Foals’ third album draws from an overly ambitious range of styles and genres, but is sure to secure the band’s position in the British rock mainstream for good, writes Piers Barber.
It is clear from the opening minutes of throbbing rocker ‘Prelude’ that Foals’ mean stadium-based business on third album, Holy Fire. Expressive and technically dexterous, the album’s first two singles represent some of the band’s finest work to date. First full track ‘Inhaler’ is a commendably unexpected launch pad, featuring a tasty bass-led groove that unexpectedly catapults into an astonishingly heavy chorus led by some crashing drums and venomous guitars.
Following track ‘My Number’ is ‘Inhaler’’s ultimate antithesis. Refreshingly unselfconscious, it is a bright funk-rock track led by some delicious, almost African-style guitar work. Full bodied and delectably groovy, it is a moment of unmatchable indie; the type of perfect pop that the band threatened to produce on their first album, Andidotes.
Neither track is highly reflective of the record’s general trends, however. ‘Inhaler’ is a particularly strange fit, by far the album’s heaviest song, challenged only by the discordant stomper, ‘Providence’.

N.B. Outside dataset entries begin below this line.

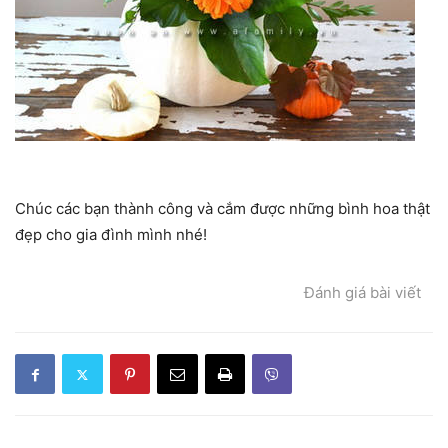
Chúc các bạn thành công và cắm được những bình hoa thật
đẹp cho gia đình mình nhé!
Đánh giá bài viết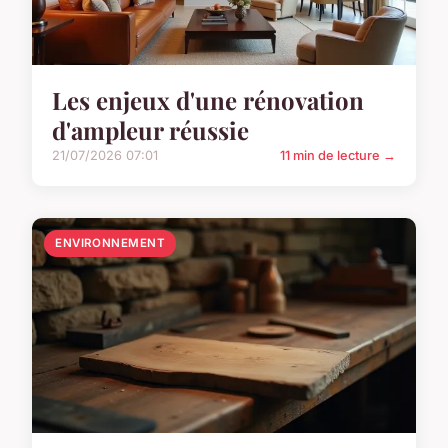
Les enjeux d'une rénovation
d'ampleur réussie
21/07/2026 07:01
11 min de lecture →
ENVIRONNEMENT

Somewhat confusingly, Holy Fire plays host to a whole range of different styles. There is the touching ‘Milk and Black Spiders’, with its lush house-style crescendo that borrows heavily from house music, the cool new wave jam ‘Out of the Woods’, and the airy surf sing-along ‘Everytime’. The expansive, rich layers of the band’s occasionally excellent second album, Total Life Forever, are also prominent, with closing track ‘Moon’ attempting to replicate the near-perfect harmonies of ‘Spanish Sahara’.
Foals’ considerable technical talent mean they largely get away with consistent experimentation. The gorgeous funk-fuelled guitar breakdown at the end of ‘Late Night’, for example, saves an otherwise mediocre song. Yannis Philippakis’ trademark staccato guitar pickings and continually improving vocal powers remain consistent highlights, whilst new string and synthesiser layers are effectively interwoven so as to not sound forced.
Occasionally, though, tracks like ‘Bad Habit’ push too strenuously for the mainstream, veering slightly close to Coldplay’s stadium-friendly melodies. There are some lyrical trip-ups, too, as with ‘Late Night’’s tired “I once was lost, but now I’m found”.
In its quest to achieve widespread appeal, Foals’ third full-length perhaps tries to achieve a little too much at once. Still, as host to some inspired singles and consistently excellent musicianship, it is sure to achieve it’s aim of deservedly securing the band a place in the mainstream for good.